Baer: What are some examples? 

Foster: We live in a culture where sexual violence is pervasive — sexist comments, cat-calling, physically assaulting somebody, or hugging or kissing somebody without their consent.

I think about how we model consent on our culture. The example that always comes to mind is when we’re little kids, and someone’s tickling us, and we say, “Stop!,” and they don’t stop. All these pieces reinforce that this is OK and this is normal. And it’s not.

There are comments I’ve made in my life that I look back on and it’s super embarrassing. I know better. We operate under the assumption that no one we know and love is capable of this, when we’ve honestly been conditioned our whole lives to be capable of sexual violence.

Baer: What best practices should businesses be thinking about when it comes to making safer spaces?

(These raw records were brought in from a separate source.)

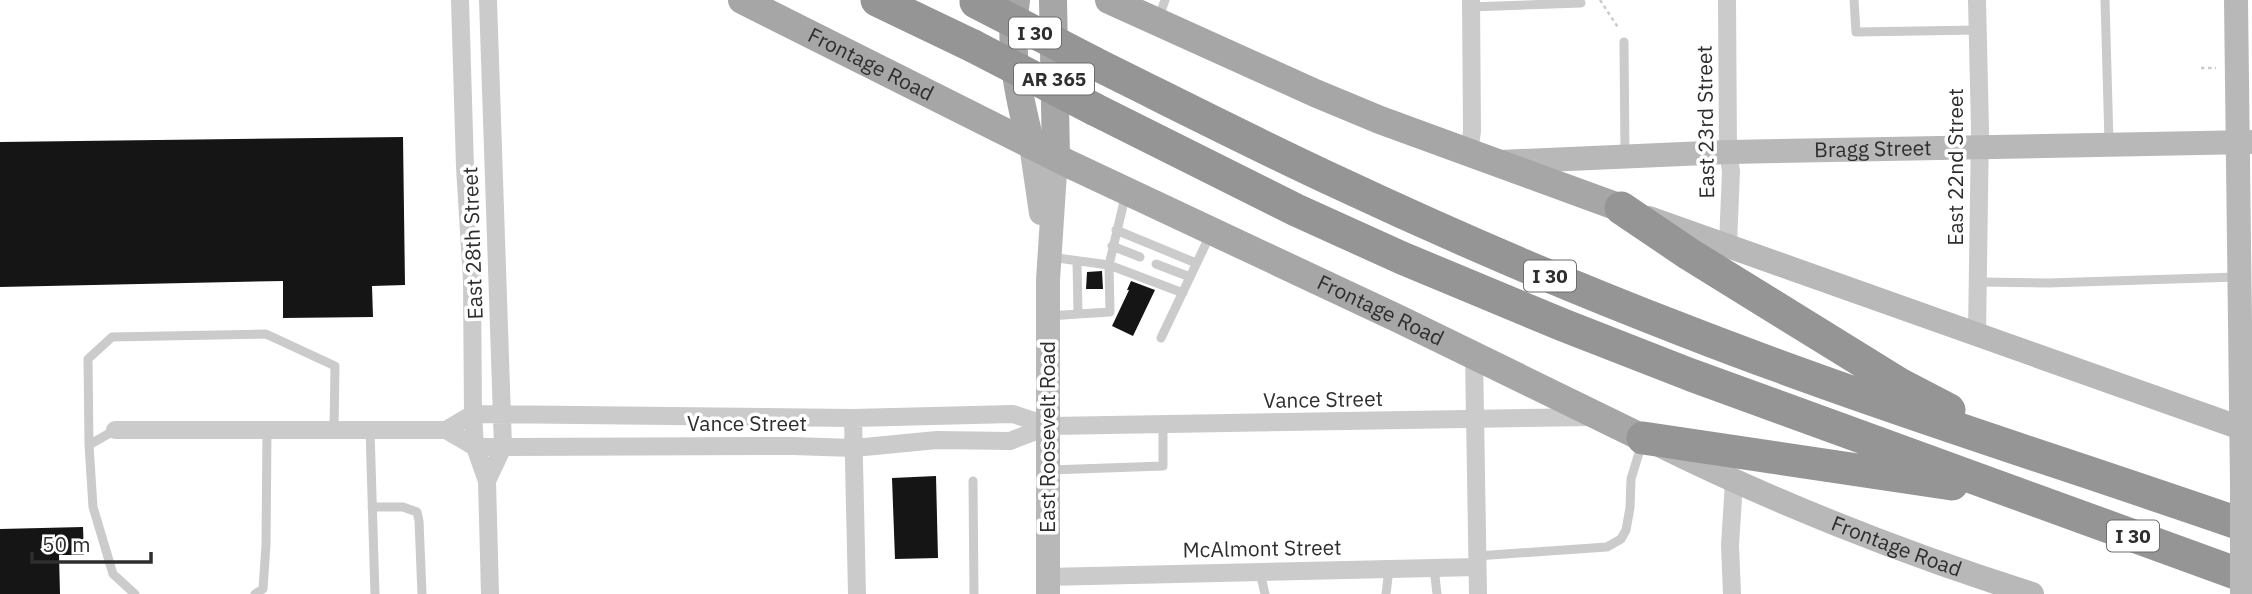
<svg xmlns="http://www.w3.org/2000/svg" width="2252" height="594" font-family="'IBM Plex Sans',sans-serif">
	<rect width="100%" height="100%" fill="#fff"/>
	<!-- building -->
	<path fill="#151515" d="M403,137L405,285L372,286L373,317L283,318V281L0,287V142Z
		M1102,271L1103,289H1086L1087,272Z
		M1131,281L1155,290L1133,336L1112,326L1129,290H1127Z
		M936,476L938,558L895,559L892,478Z
		M83,527L84,555H59L60,594H0V529Z"/>
	<g fill="none" stroke-linecap="round" stroke-linejoin="round">
		<!-- path -->
		<path stroke="#cbcbcb" stroke-width="2.5" stroke-dasharray="3.5 3.5" stroke-linecap="butt" d="M1600,0L1619,29
			M2201,68H2216"/>
		<!-- lane -->
		<path stroke="#cbcbcb" stroke-width="9" d="M1854,0L1856,32L1978,30
			M2105,0L2109,142
			M1471,7L1581,3
			M1159,17L1165,0
			M1624,42L1625,156
			M1116,230L1196,263
			M1112,246L1140,257
			M1050,257L1109,265L1126,193
			M1156,264L1190,277
			M1979,282L2048,283L2237,277
			M1078,314L1110,312L1109,265L1183,293
			M1049,316L1078,314L1077,261
			M1161,338L1211,233
			M115,430L89,445L93,507L113,574L135,594
			M370,430L375,594
			M89,445L88,359L112,337L266,334L335,366L334,430
			M1050,470L1163,466V425
			M973,481L974,594
			M372,507H403L417,512L419,521L422,594
			M1477,556L1607,547L1621,539L1626,530L1630,508L1631,479L1642,443
			M1434,568L1437,594
			M1260,572L1265,594
			M255,594L263,589L266,545L267,430
			M1386,594L1389,569"/>
		<!-- street -->
		<path stroke="#cbcbcb" stroke-width="18" d="M460,0L465,167L472,280L473,414L475,447L487,481L490,594
			M1727,0L1728,152L1731,171L1728,244
			M1977,0L1980,129L1977,334
			M1469,153L1472,131L1471,0
			M1474,355L1478,594
			M853,418L857,594
			M115,430H446L473,414L853,418L1013,414L1049,426L1591,417
			M446,430L475,447L793,446L854,448L937,440L1010,441L1049,426
			M487,481L503,447L488,0
			M1047,577L1477,567
			M1732,594L1730,545L1734,482"/>
		<!-- secondary -->
		<g stroke="#b8b8b8" stroke-width="24">
			<path d="M2236,0L2242,485"/>
			<path d="M1031,145L1041,213"/>
			<path id="s1" d="M1499,162L1728,152L2252,142"/>
			<path d="M1649,218L2252,432"/>
			<path id="s2" d="M1663,447C1781,505 1906,554 2032,594"/>
			<path d="M1048,594V280L1056,157"/>
		</g>
		<!-- primary -->
		<g stroke="#a6a6a6" stroke-width="28">
			<path id="s3" d="M742,0L1071,165L1399,319L1643,438"/>
			<path d="M1016,0C1008,50 1019,97 1031,145"/>
			<path d="M1053,0L1056,157"/>
			<path d="M1109,0L1315,93L1380,120L1621,208"/>
		</g>
		<!-- highway -->
		<path stroke="#959595" stroke-width="33" d="M877,0L973,46
			M1094,63C1175,103 1255,144 1337,182C1450,235 1566,285 1683,330C1870,403 2062,462 2252,528
			M1094,109L1296,210L1402,258L1563,325L1691,375L2252,579
			M1621,208L1689,254L1901,385L1949,410
			M1643,438L1952,484"/>
		<!-- secondary-bridge -->
		<path stroke="#b8b8b8" stroke-width="24" d="M2242,485V594"/>
		<!-- highway-bridge -->
		<path stroke="#959595" stroke-width="33" d="M976,2L1094,63
			M973,46L1094,109"/>
	</g>
	<g text-anchor="middle" stroke-width="7" stroke-linejoin="round" paint-order="stroke">
		<!-- shield labels -->
		<g fill="#fff" stroke="#6d6d6d" stroke-width="2">
			<rect x="1009" y="17.5" width="52" height="31" rx="5"/>
			<rect x="1014" y="63.5" width="80" height="31" rx="5"/>
			<rect x="1524" y="260.5" width="52" height="31" rx="5"/>
			<rect x="2107" y="520.5" width="52" height="31" rx="5"/>
		</g>
		<g font-size="19" font-weight="bold" fill="#2e2e2e">
			<text x="1035" y="40">I 30</text>
			<text x="1054" y="86">AR 365</text>
			<text x="1550" y="283">I 30</text>
			<text x="2133" y="543">I 30</text>
		</g>
		<!-- street labels -->
		<g font-size="21" fill="#2e2e2e" stroke="#fff">
			<text dy="7" stroke="none"><textPath href="#s3" startOffset="144">Frontage Road</textPath></text>
			<text transform="translate(1706 122) rotate(-91)" y="7">East 23rd Street</text>
			<text dy="7" stroke="none"><textPath href="#s1" startOffset="374">Bragg Street</textPath></text>
			<text transform="translate(1956 167) rotate(-90)" y="7">East 22nd Street</text>
			<text transform="translate(473 243) rotate(-92)" y="7">East 28th Street</text>
			<text dy="7" stroke="none"><textPath href="#s3" startOffset="710">Frontage Road</textPath></text>
			<text transform="translate(1323 400) rotate(-1)" y="7">Vance Street</text>
			<text x="747" y="431">Vance Street</text>
			<text transform="translate(1048 437) rotate(-90)" y="7">East Roosevelt Road</text>
			<text dy="7" stroke="none"><textPath href="#s2" startOffset="254">Frontage Road</textPath></text>
			<text transform="translate(1262 549) rotate(-1)" y="7">McAlmont Street</text>
		</g>
	</g>
	<!-- scale -->
	<path d="M32 552v10h119v-10" fill="none" stroke="#2e2e2e" stroke-width="3.5"/>
	<text x="42" y="552" font-size="21" fill="#2e2e2e" stroke="#ffffff" stroke-width="5" paint-order="stroke">50 m</text>
</svg>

Foster: When you’re taking about prevention, it’s a little different than bystander intervention or risk reduction. Bystander intervention is training people like bartenders or each of us, to, when we see something that’s a red flag, try and do something about it. … I don’t know if banning someone from your establishment is constructive if that’s all you do. I think that creates cultures of defensiveness, versus, “Hey, that’s not OK, let’s figure out a plan so it doesn’t happen again.” That being said, I don’t think  keepers of space should be entirely responsible for that.

Roland-Schwartz: I want to add one more thing. I think about the space of social media or the internet in general: unless it’s driven by a personal decision for victims themselves, the internet holds a lot of hostility, especially toward women.

When you’re talking about safe spaces for survivors to come forward and share their stories, it’s really important to allow survivors to make that decision themselves, whether or not they want to come forward and share their story in such a public space. Until we are able to create an environment where they’re safe to do that, it’s difficult to make any headway in prevention.